Blatant plug but it's what I'm working on with VM Regress. At the version
I'm working on, I've started the first benchmark but I've only been
working on it a day so it's a bit to go yet. As a start, we'll be able to
benchmark page access times and swap decisions. These are three live tests
run against 2.4.20pre2 but the suite is known to compile with the latest
2.5 kernel and with 2.4.19-rmap14.

http://www.csn.ul.ie/~mel/projects/vmregress/2.4.20pre2/start/mapanon.html
http://www.csn.ul.ie/~mel/projects/vmregress/2.4.20pre2/updatedb/mapanon.html
http://www.csn.ul.ie/~mel/projects/vmregress/2.4.20pre2/withx/mapanon.html

start    was run at system startup
updatedb is output after updatedb was running 2 minutes
withx    is run with the system running X, konqueror and a few eterms

The information is still a bit sparse but still, things can be told. The
test works by using three kernel modules

mapanon - Will mmap, read/write, close mmaped regions for a caller
pagemap - Print out pages swapped/present in all VMA's
zone    - Print out all zone information

A perl script uses these from userspace to benchmark how quickly data can
be referenced for a given reference pattern. The benchmark isn't finished
yet so all that is done is a linear read through memory once, hence all
page references are 1.

The reports have three sections. The first is details of the test. The
second is a graph showing how long it took to read/write a page in
milliseconds. Note that they are fixed at a min access time of 350 because
of module overhead and test overhead. This could be "removed" easily
enough to give a more realistic view of real page access. The third is a
graph showing page reference counts in green and pages present in read.
The reference line is flat because it's one scan through the region.

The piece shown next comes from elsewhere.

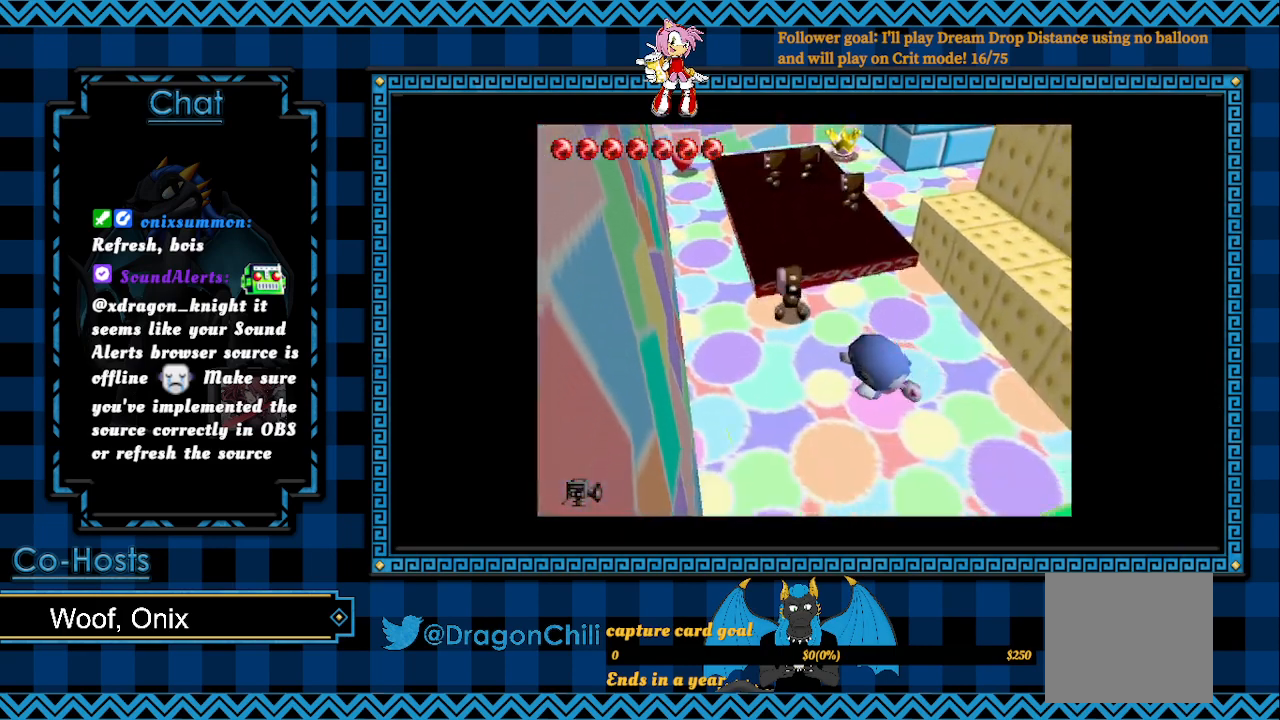
{"buttons": ["R2"], "left_stick": "left", "right_stick": "center", "events": []}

start shows that page access times were pretty much constant, not
suprising

updatedb was fine until near the end. At that stage, buffers could not be
freed out that were filled by updatedb and it was having to look hard. So
you can see, times are quick for ages and then suddenly rise to an average
access time of about 3000 milliseconds with one access at 630482
milliseconds!!

withx shows spikey access times for pages which is consistent with large
apps starting up in the background

Now... where this is going. I plan to write a module that will generate
page references to a given pattern. Possible pattern references are

o Linear
o Pure random
o Random with gaussian distribution
o Smooth so the references look like a curve
o Trace data taken from a "real" application or database

The real application could be cool if I could acquire the data and would
produce "real" info. If we could simulate a database accessing for
instance, it could be shown exactly how the VM performed. But as it is,
some benchmarks can be easily adjusted to use VM Regress. If they just
read /proc/vmregress/pagemap, they will know what pages are present in
memory and what got swapped. A perl library VMR::Pagemap is provided to
decode the information.

Once the test can be run on the stock kernel, it can be run against rmap,
aa, 2.5.x or whatever other sort kernels are out there so emperical data
can be produced. The first major benchmark that will be produced will be
something like Rik's webserver benchmark.

Instead of the module memory mapping a region, it will memory map a set of
web pages and images. A set of bots will then act like users browsing. The
bot will say how long it took to retrive pages with a best, slowest and
average access time. The kernel modules will dump out what pages were
present, kernel statistics and so on.

The release date for the next version with this benchmark is next week at
some stage. I'm not working on this over the weekend so I estimate I'll
have this bench ready by Wednesday and I'll give rmap a run with it to
make sure it works correctly. Either way "your wish" is on the way

-- 
Mel Gorman
MSc Student, University of Limerick
http://www.csn.ul.ie/~mel

--
To unsubscribe, send a message with 'unsubscribe linux-mm' in
the body to majordomo@kvack.org.  For more info on Linux MM,
see: http://www.linux-mm.org/

^ permalink raw reply	[flat|nested] 25+ messages in thread

* Re: [PATCH] rmap 14
  2002-08-16 21:02     ` Mel
@ 2002-08-16 21:29       ` Scott Kaplan
  -1 siblings, 0 replies; 25+ messages in thread
From: Scott Kaplan @ 2002-08-16 21:29 UTC (permalink / raw)
  To: Mel; +Cc: Bill Huey, Rik van Riel, linux-kernel, linux-mm

-----BEGIN PGP SIGNED MESSAGE-----
Hash: SHA1

Mel,

I appreciate your efforts; the goal is a good one, but I'm concerned about 
some parts of the direction you seem to be taking.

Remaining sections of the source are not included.